14 лет прошло с того дня, когда он впервые посетил это легендарное кафе и бывать там вошло у него в привычку, а точнее, в такую же необходимость, как каждый апрель влюбляться в новую очаровательную незнакомку и писать электронные симфонии в стиле эмо, причем такие, которые нравились и оперным певцам, и хард-рок-музыкантам.
Шёл 2009 год и ему было уже за сорок, что его не печалило, но озадачивало. Как это может ему, вечному шалопаю, любимцу дам всех возрастов, быть больше тридцати?
Черноволосый, с кудрявой шевелюрой и попеременно то серыми с оттенком в сталь, то голубыми как парижское небо в ясные весенние деньки, глазами, он и правда очень нравился девушкам. Когда он влюблялся, глаза его осыпали планету искорками восторга, задора и оттуда на избранницу и на весь мир рядом с ней вылетали смешинки радости, когда исполнял на синтезаторе главные темы своих симфоний, его глаза светлели и, кажется, видели то, что скрывается за облаками, так как присутствие его на планете, судя по его взгляду, полностью исключалось в эти минуты. И лишь когда он злился (а бывало и такое!) или был сильно озадачен и размышлял на неподъёмные для него, вечного студента духа, темы, или решал нерешаемое, глаза его становились серыми с оттенком в сталь. Как сейчас.
С самой юности до вчерашнего дня он жил легко с ощущением великолепной бабочки Парусник Палинура, она же Изумрудный Махаон, стремительно порхающей по жизни в лучшем городе мира и занимающейся лучшим делом на земле. Он рождал мелодии как бабочка – красоту полёта.
Вчера доктор сообщил ему о том, что недавно появившаяся у него одышка возникла вовсе не от многолетнего курения или стремительной ходьбы, ставшей для него стилем.
– О нет, мсье. Сигареты вам больше нельзя. Никогда и ни одной. Блокада пучка Гиса, мерцательная аритмия – и это ещё не всё. У вас проблема с митральным клапаном.

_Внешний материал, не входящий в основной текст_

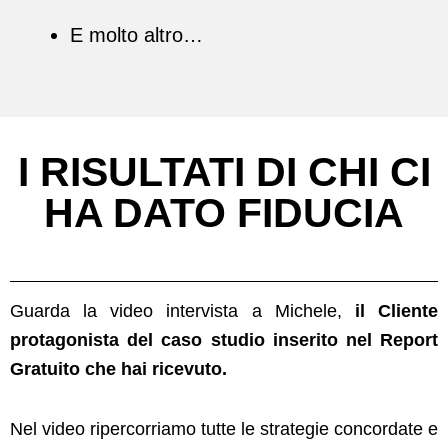
E molto altro…
I RISULTATI DI CHI CI
HA DATO FIDUCIA
Guarda la video intervista a Michele,
il Cliente
protagonista del caso studio inserito nel Report
Gratuito che hai ricevuto.
Nel video ripercorriamo tutte le strategie concordate e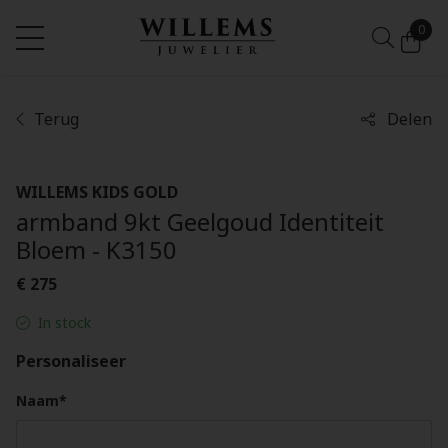
0
Terug
Delen
WILLEMS KIDS GOLD
armband 9kt Geelgoud Identiteit
Bloem - K3150
€ 275
In stock
Personaliseer
Naam*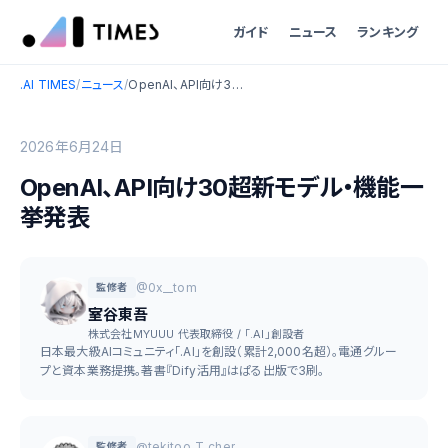
ガイド
ニュース
ランキング
.AI TIMES
/
ニュース
/
OpenAI、API向け30超新モデル・機能一挙発表
2026年6月24日
OpenAI、API向け30超新モデル・機能一
挙発表
@0x__tom
監修者
室谷東吾
株式会社MYUUU 代表取締役 / 「.AI」創設者
日本最大級AIコミュニティ「.AI」を創設（累計2,000名超）。電通グルー
プと資本業務提携。著書『Dify活用』はぱる出版で3刷。
@tekitoo_T_cher
監修者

Диагноз не просто ошарашил Жана. Он убил его как случайная пуля шизофреника в подземном переходе судьбы.
Мелодия донецких степей
Жан Превьер сидел в Кафе де Флёр на бульваре Сен-Жермен. Вчера его убил диагнозом кардиолог. Он верил и не верил врачу. Не могло это случиться именно с ним, таким спортивным, легко бегущим по жизни не старым ещё красавцем. Мысли путались и возвращались к совсем другому миру. Дальнему. Прекрасному.
Он только что вернулся из России, где успешно выступал со своей группой. Москва, Питер, Екатеринбург. А затем – внезапно и незапланированно – Донецк, куда его пригласил она, его последняя любовь… Обрушившаяся на него лавиной, и опять в апреле, и снова наповал…

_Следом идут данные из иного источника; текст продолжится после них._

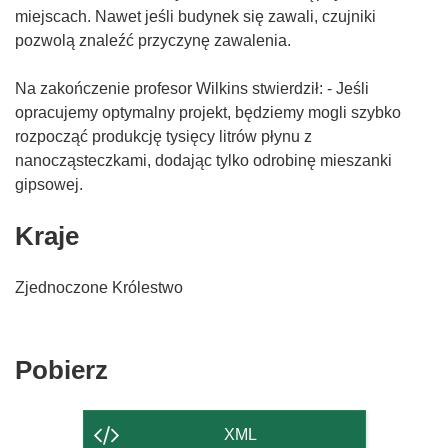
miejscach. Nawet jeśli budynek się zawali, czujniki
pozwolą znaleźć przyczynę zawalenia.
Na zakończenie profesor Wilkins stwierdził: - Jeśli
opracujemy optymalny projekt, będziemy mogli szybko
rozpocząć produkcję tysięcy litrów płynu z
nanocząsteczkami, dodając tylko odrobinę mieszanki
gipsowej.
Kraje
Zjednoczone Królestwo
Pobierz
Pobierz
zawartość
strony
XML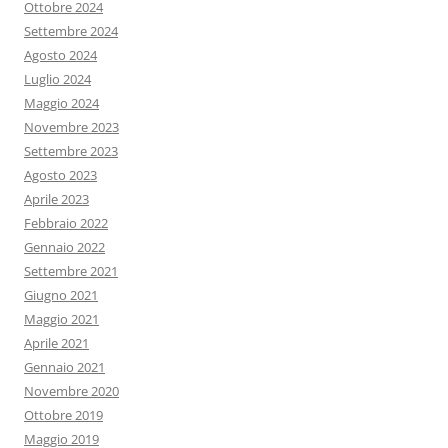
Ottobre 2024
Settembre 2024
Agosto 2024
Luglio 2024
Maggio 2024
Novembre 2023
Settembre 2023
Agosto 2023
Aprile 2023
Febbraio 2022
Gennaio 2022
Settembre 2021
Giugno 2021
Maggio 2021
Aprile 2021
Gennaio 2021
Novembre 2020
Ottobre 2019
Maggio 2019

Её звали Мари, по-русски – Машенька. Она пела в Донецкой филармонии и была потрясающе красива. Так, что у бедного Жана не то что душу свело, а всю его сущность закрутило, и он просто пал к ногам её неземной, нефранцузской, какой-то иной космической красоты, в которой главным было не русая, с оттенком в белый песок португальских пляжей коса или светлые глаза с подозрением на инопланетное происхождение (такой голубизны у землян не бывает, это Жан понял сразу). В ней было что-то другое, загадка.

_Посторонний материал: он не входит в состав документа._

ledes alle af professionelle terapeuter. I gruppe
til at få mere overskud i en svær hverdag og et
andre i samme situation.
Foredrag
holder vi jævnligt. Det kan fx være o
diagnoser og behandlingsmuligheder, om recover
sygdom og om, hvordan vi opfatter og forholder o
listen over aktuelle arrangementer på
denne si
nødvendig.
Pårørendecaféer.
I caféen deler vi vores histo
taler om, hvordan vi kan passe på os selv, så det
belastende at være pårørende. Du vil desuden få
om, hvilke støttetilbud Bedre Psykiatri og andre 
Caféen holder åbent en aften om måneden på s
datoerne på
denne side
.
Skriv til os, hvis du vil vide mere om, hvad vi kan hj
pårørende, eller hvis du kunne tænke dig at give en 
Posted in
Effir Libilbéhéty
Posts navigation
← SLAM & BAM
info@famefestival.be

– Быть может, это и есть знаменитая загадка русской души, – думал Жан, сидя за столиком парижского кафе, и никак не мог её разгадать. Он был настолько погружён в недавние воспоминания, что не заметил старинного приятеля, севшего за соседний столик и кивнувшего ему с дружеской улыбкой.
– Снова Жан влюбился, – подумал приятель, – понятно, ведь снова апрель.
И решил его не беспокоить. Ему нравился Жан, всегда доброжелательный, такой милый и романтичный.
Между тем, Жан уже слышал Мелодию. Мелодию донецких степей.
Вернувшись домой, он непременно её запишет. А пока он пил крепкий кофе, запивая его запрещённым ему коньяком. Он решил начать с завтра правильную жизнь, в которой не будет ни коньяка, ни сигарет, ни… впрочем, про женщин доктор забыл упомянуть и Жан решил воспользоваться этой забывчивостью… Он сидел в Кафе де Флёр и видел Донецкие степи… И её, его русскую мечту…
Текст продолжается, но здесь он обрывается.